* **The data**
'''

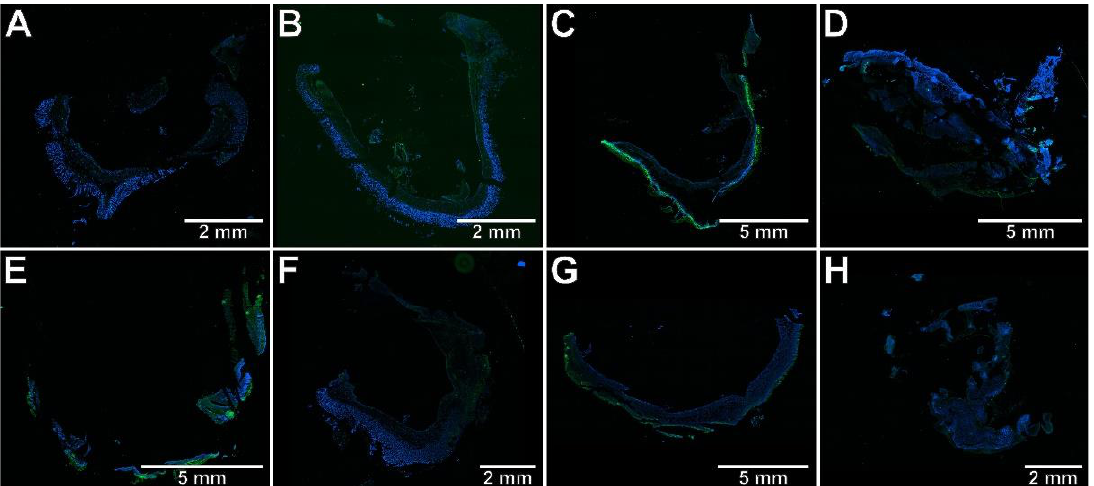
Figure 5. The photomicrographs of cryosections of the whole colon tissue samples after immunostaining with antibodies specific to STAT3 fluorescently detected demonstrated that compounds 7b and 13b counteracted TNBS-induced increase in STAT3 expression. Control group ( A ); group receiving only TNBS ( E ); group receiving 10 mg/kg compound 7b and TNBS ( B ); group receiving 20 mg/kg compound 7b and TNBS ( F ); group receiving 10 mg/kg compound 10b and TNBS ( C ); group receiving 20 mg/kg compound 10b and TNBS ( G ); group receiving 10 mg/kg compound 13b and TNBS ( D ); group receiving 20 mg/kg compound 13b and TNBS ( H ); magnification 4×.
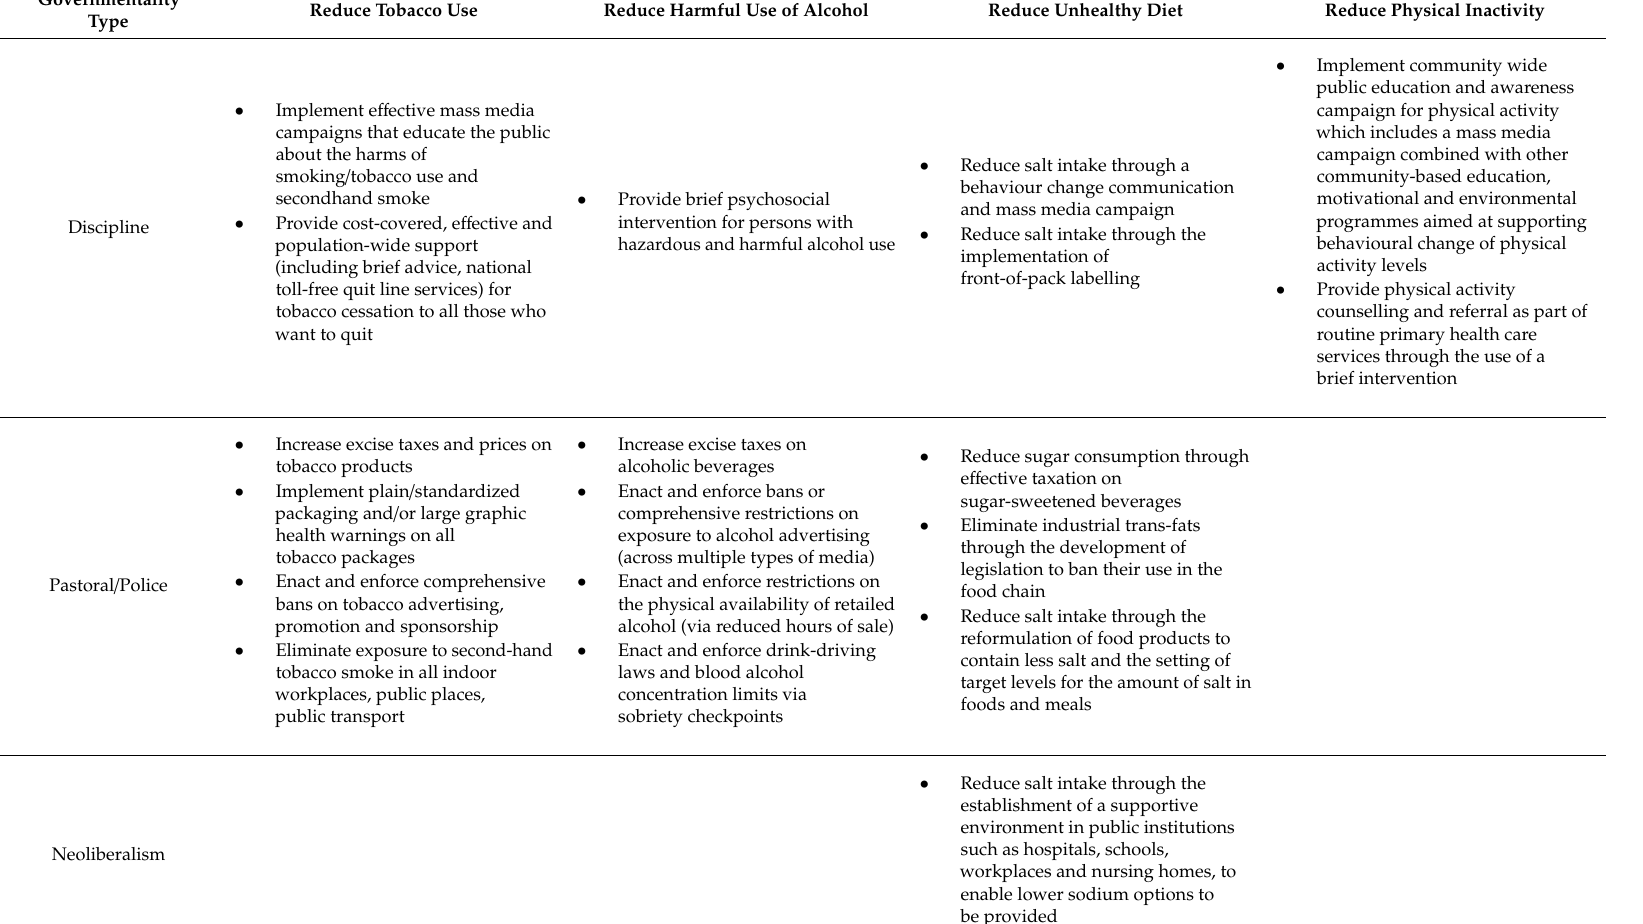
Table 2. WHO “Best buys” and other recommended interventions, WHO, 2018, by governmentality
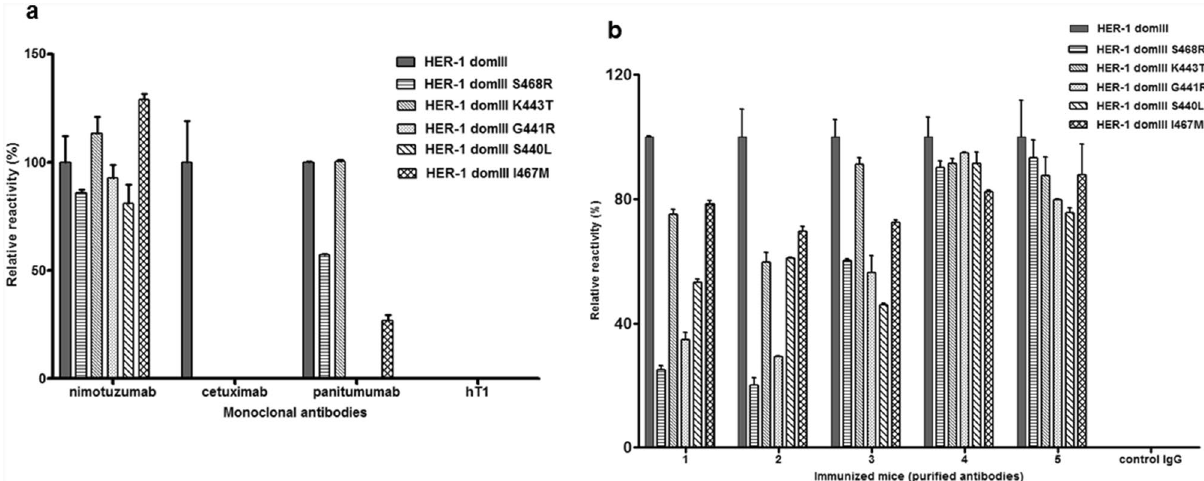
Figure 5. Reactivity of monoclonal and polyclonal antibodies against clinically relevant mutated variants of domain III of HER-1 conferring cetuximab treatment resistance. Recognition of phage-displayed domain III variants by monoclonal antibodies ( a ) and pooled polyclonal purified antibodies from HER-1 immunized mice ( b ) was evaluated through phage ELISA. The original phage-displayed HER-1 domain III and its mutated variants were incubated on microtiter plates coated with the different antibodies. Bound phages were detected with an anti-M13 mAb labeled with horseradish peroxidase. hT1 mAb and immunoglobulins from non- immunized mice (control IgG) were used as negative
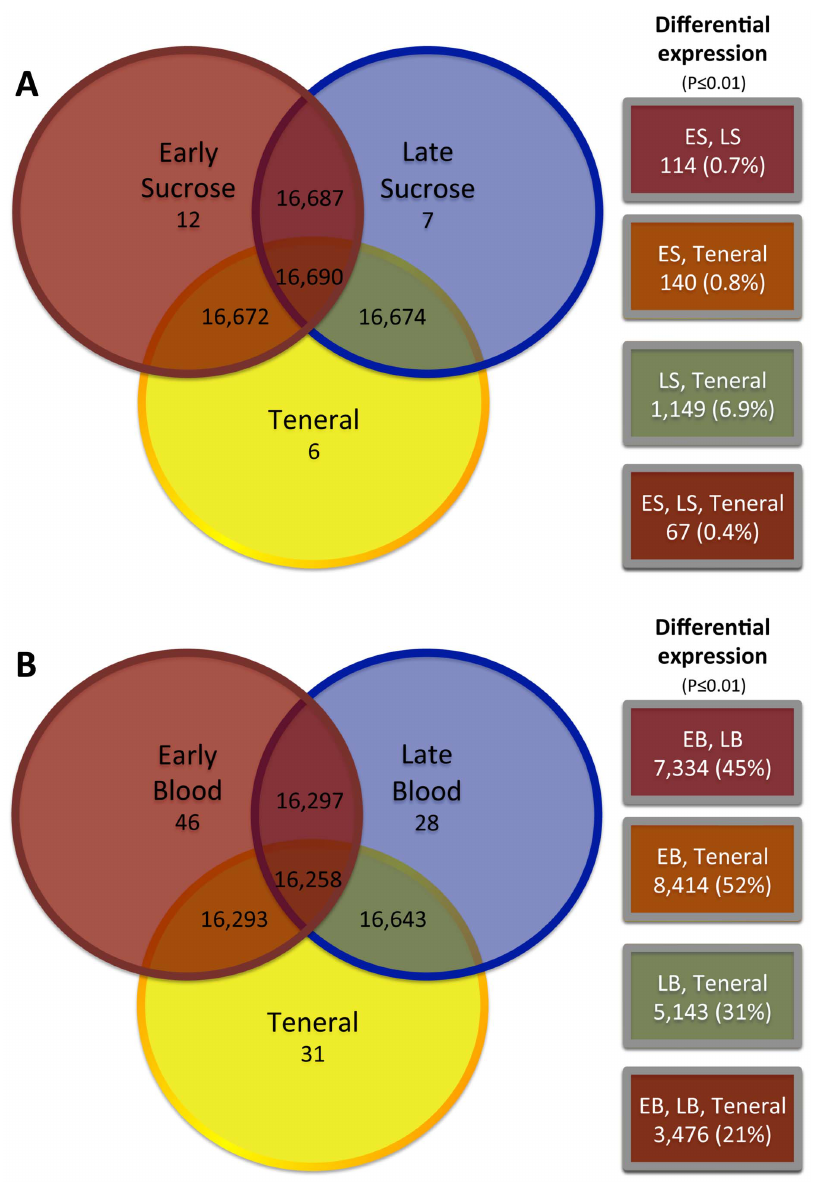
Figure 5. Transcriptome profiles and temporal expression analysis (early or late) within diet (sucrose or blood) in female Culicoides sonorensis . Comparison of the genes that were unique and shared between: A. teneral, early sucrose meal (2, 6, 12 h pooled; ES), and late sucrose meal (36 h; LS), or B. teneral, early blood meal (2, 6, 12 h pooled; EB), and late blood meal (36 h; LB). Right (boxes): The number of genes with differential expression profiles (P # 0.01), and the percent of shared unigene (in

'''

* **Assigned task**
Restate word for word the lines running from the first line of the material to the line containing "Table 2. WHO", inclusive, and drop every picture.

* **Expected output**
Figure 5. The photomicrographs of cryosections of the whole colon tissue samples after immunostaining with antibodies specific to STAT3 fluorescently detected demonstrated that compounds 7b and 13b counteracted TNBS-induced increase in STAT3 expression. Control group ( A ); group receiving only TNBS ( E ); group receiving 10 mg/kg compound 7b and TNBS ( B ); group receiving 20 mg/kg compound 7b and TNBS ( F ); group receiving 10 mg/kg compound 10b and TNBS ( C ); group receiving 20 mg/kg compound 10b and TNBS ( G ); group receiving 10 mg/kg compound 13b and TNBS ( D ); group receiving 20 mg/kg compound 13b and TNBS ( H ); magnification 4×.
Table 2. WHO “Best buys” and other recommended interventions, WHO, 2018, by governmentality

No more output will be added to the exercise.